Китайцы вот ни разу не прогнулись ни под кого, и им можно. А мы 20 лет, благодаря Михаилу Сергеевичу и Борису Николаевичу, вылизывали всемирную задницу. Ну вылизывали, а потом перестали вдруг. Поэтому Путин плохой, и мы – «путинские шавки» – плохие.

Хотя, должна заметить, что в России любителей Путина очень мало. В России вообще мало поклонников какой-либо власти. Просто у нас такой вечный страх, что будет ещё хуже.

Россия за последние 100 лет такого уже нахлебалась, таких революций, таких катаклизмов, что мы тупо боимся их повторения. Любой правитель лучше, чем революция 1917-го, чем революция 1990-го. А Путин, к тому же, остановил этот нескончаемый поток самоуничижения. И на том спасибо.

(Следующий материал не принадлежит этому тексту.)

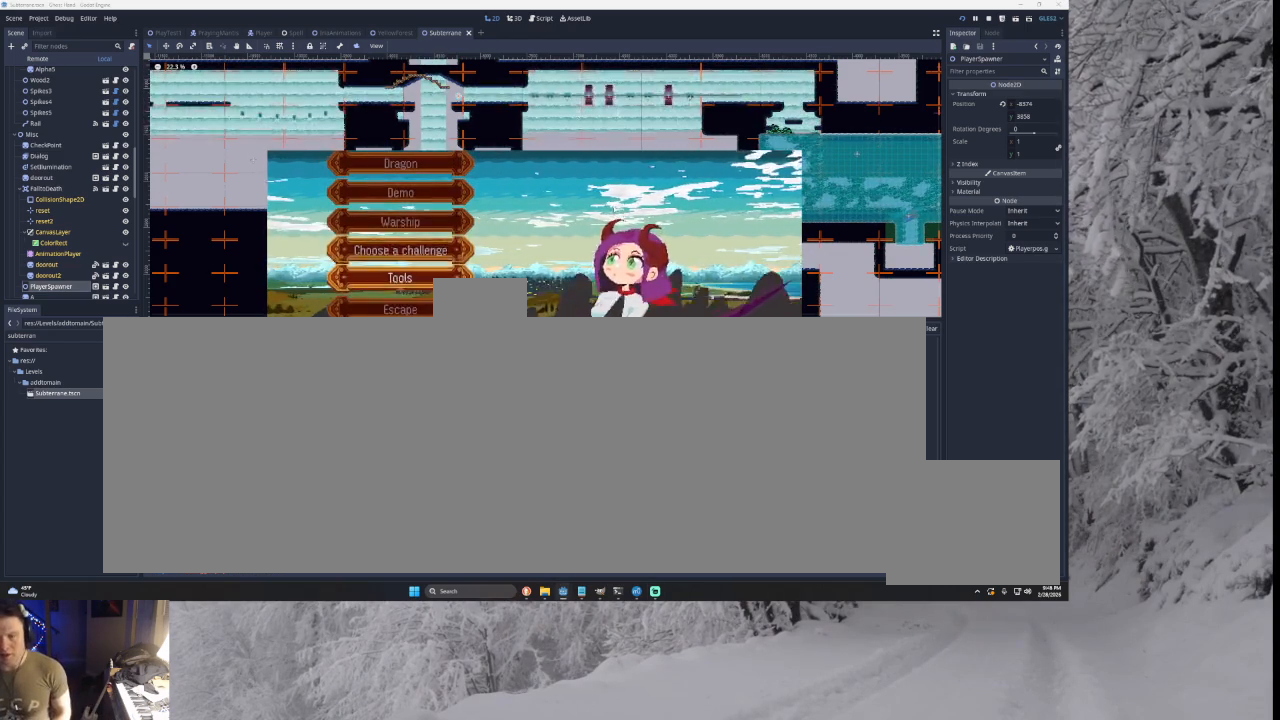
{"buttons": [], "left_stick": "center", "right_stick": "center", "events": [[33, "left_stick", "center"], [167, "left_stick", "down"], [267, "left_stick", "center"], [333, "left_stick", "down"], [433, "left_stick", "center"]]}
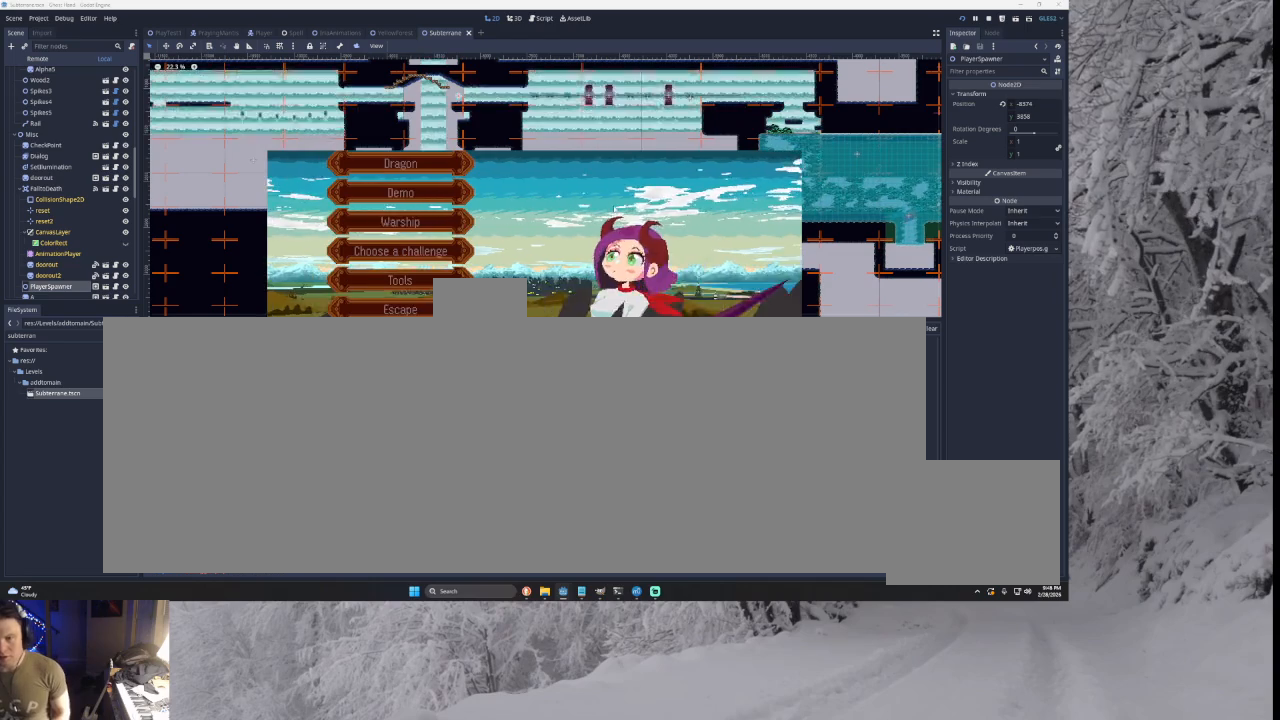
{"buttons": [], "left_stick": "center", "right_stick": "center", "events": [[33, "left_stick", "down"], [133, "left_stick", "center"], [200, "left_stick", "down"], [300, "left_stick", "center"], [400, "left_stick", "down"], [467, "left_stick", "center"]]}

– Ирина, а давайте о кино – мировое и российское, вне, так сказать политики. Российское кино вышло на мировой уровень?

– Нет, не вышло. Не вышло и не выйдет.

– Почему?

– Потому что наше кино само загоняет себя в маргинальные рамки. Понимаете, вот почему советское кино было на мировом уровне? Потому что к советскому кино в Советском Союзе относились всерьёз.

Кем был художник в СССР? Можете спросить своих эстонских, латышских, литовских кинематографистов... Прибалтов спросите, если Вы не верите мне, русской.

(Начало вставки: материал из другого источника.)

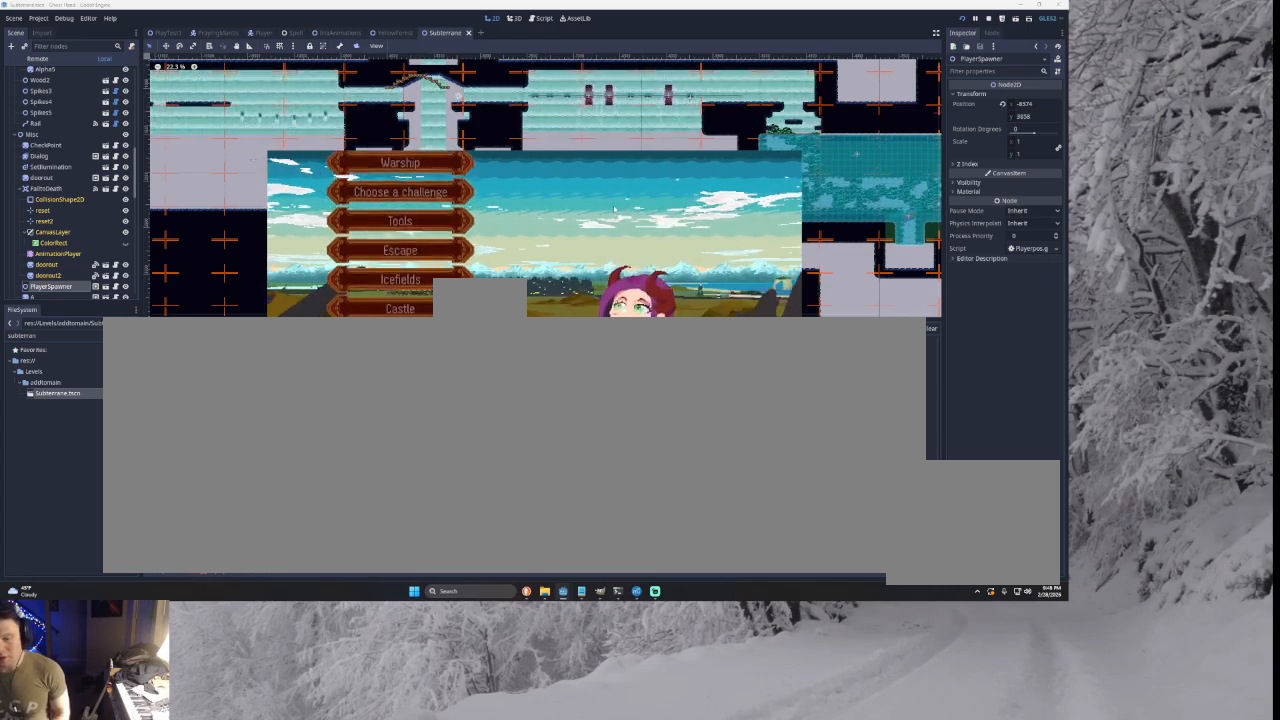
{"buttons": [], "left_stick": "down", "right_stick": "center", "events": [[133, "left_stick", "up"], [267, "left_stick", "center"], [400, "left_stick", "down"]]}
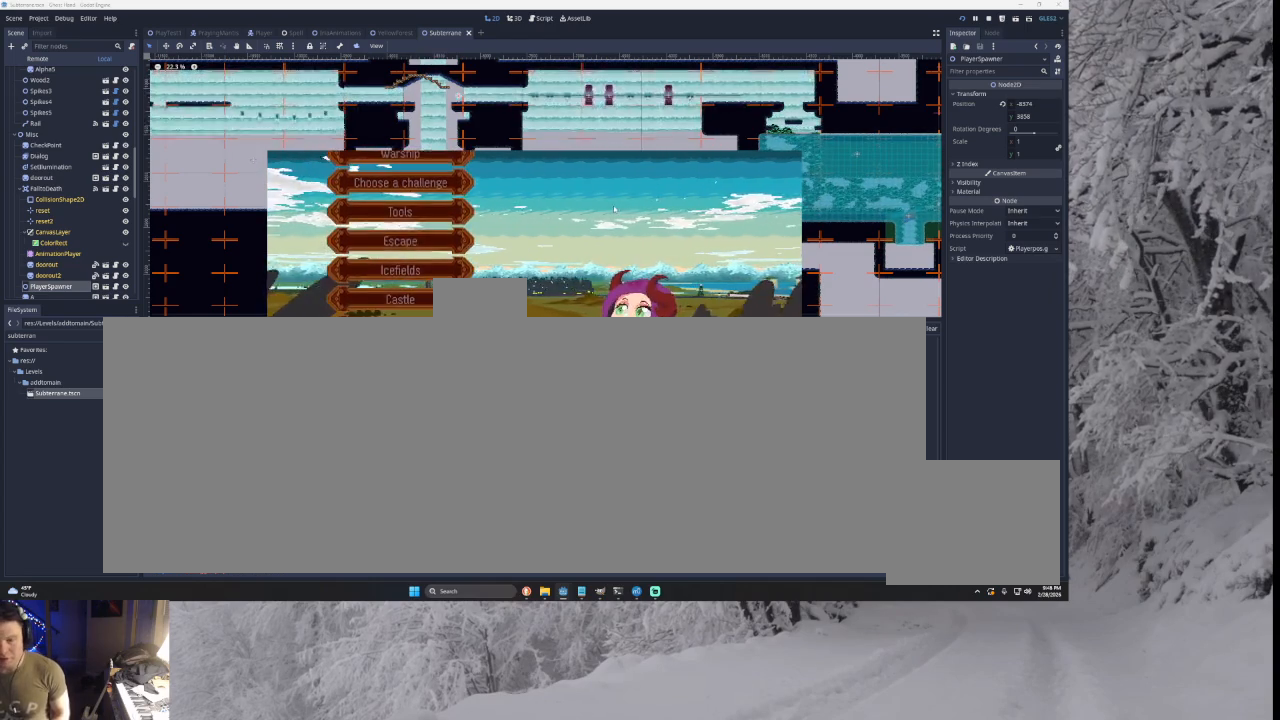
{"buttons": [], "left_stick": "center", "right_stick": "center", "events": [[67, "left_stick", "center"], [167, "SQUARE", "down"], [267, "SQUARE", "up"], [433, "left_stick", "up"], [500, "left_stick", "center"]]}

Кем был художник? Художник был, конечно, притесняемой персоной, находившейся под идеологическим прессом, но он был очень уважаемый человек. Элита.

Режиссёр на площадке был главный. Да, потом его могли прессовать по идеологическим причинам. Но художник лично отвечал за произведение искусства. Никто, кроме художника. За идеологию могла отвечать редактура, студийное начальство, а за искусство отвечал только творец.

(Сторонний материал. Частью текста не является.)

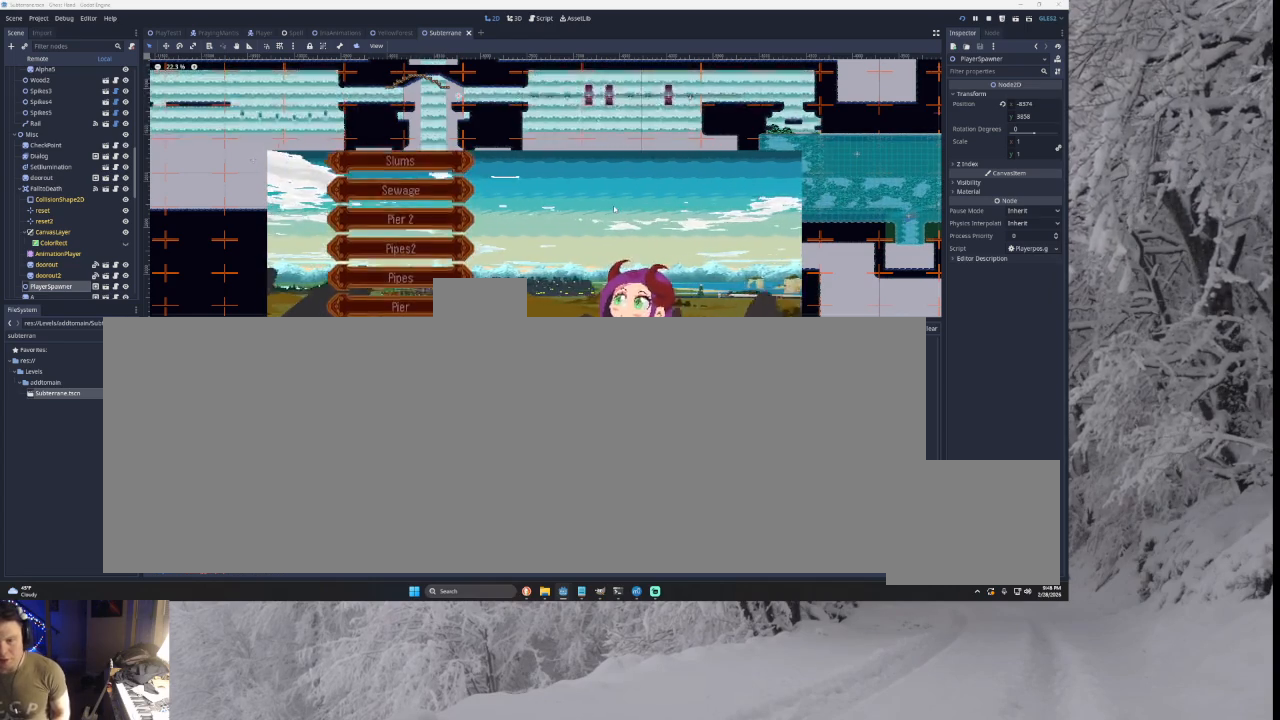
{"buttons": ["SQUARE"], "left_stick": "center", "right_stick": "center", "events": [[167, "left_stick", "up"], [333, "left_stick", "center"], [433, "SQUARE", "down"]]}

Сегодня художник – никто, «конь в пальто». Он наёмник. Самая неуважаемая личность. Его покупают «на корню», с потрохами.

Ну, вот я сценарист, у меня покупают «на корню» сценарий. У меня вариантов два – или продать, или не продавать. Я хочу есть – я продаю. Я подписываю договор, в котором я сразу продаю все свои права.

С моим сценарием дальше можно делать что угодно, им можно оклеивать стены туалета. Он продан с потрохами. Моё авторское право только в одном – чтобы его не украли. Но делать с ним могут, что хотят. Мальчика сделать девочкой и так далее.

Режиссёру продюсер говорит: «Будешь снимать эту артистку, этого артиста». – «Как? А я вот другую...» – «Нет, будешь снимать этих». – «Как, почему?» – «Деньги мои, я хозяин, я так решил». И так далее.

Ничего путного в таких условиях никто никогда не сделает. Когда продюсер на Западе принимается за разработку проекта, он не «нанимает», а «приглашает». И не он, приглашающая сторона, ставит условия, а ему ставят условия. И тогда в условиях свободы от – хоть идеологии, хоть денег, всё равно чего – художник делает кино. И это режиссёр должен добиться, чтобы актёр хорошо играл. Режиссёр – он за всё отвечает. А у нас режиссёру говорят: «Значит, так, артистка уже два дня снималась, мы на эти съёмки много денег потратили, и если эта артистка тебе не нравится, то как ты думаешь, кого мы первого уволим – её или тебя? Кого нам проще заменить?»

И артистка, которая ноль без палочки, смазливая мордочка там, не знаю ещё что, уже знает, что уволят режиссёра, а не её. И ведёт себя соответственно.

Художника положено ценить. Глупая, плохая, нехорошая советская власть это знала, а современная, демократическая власть об этом даже не думает. Они почему-то думают, что главные они, а не творцы. И это везде.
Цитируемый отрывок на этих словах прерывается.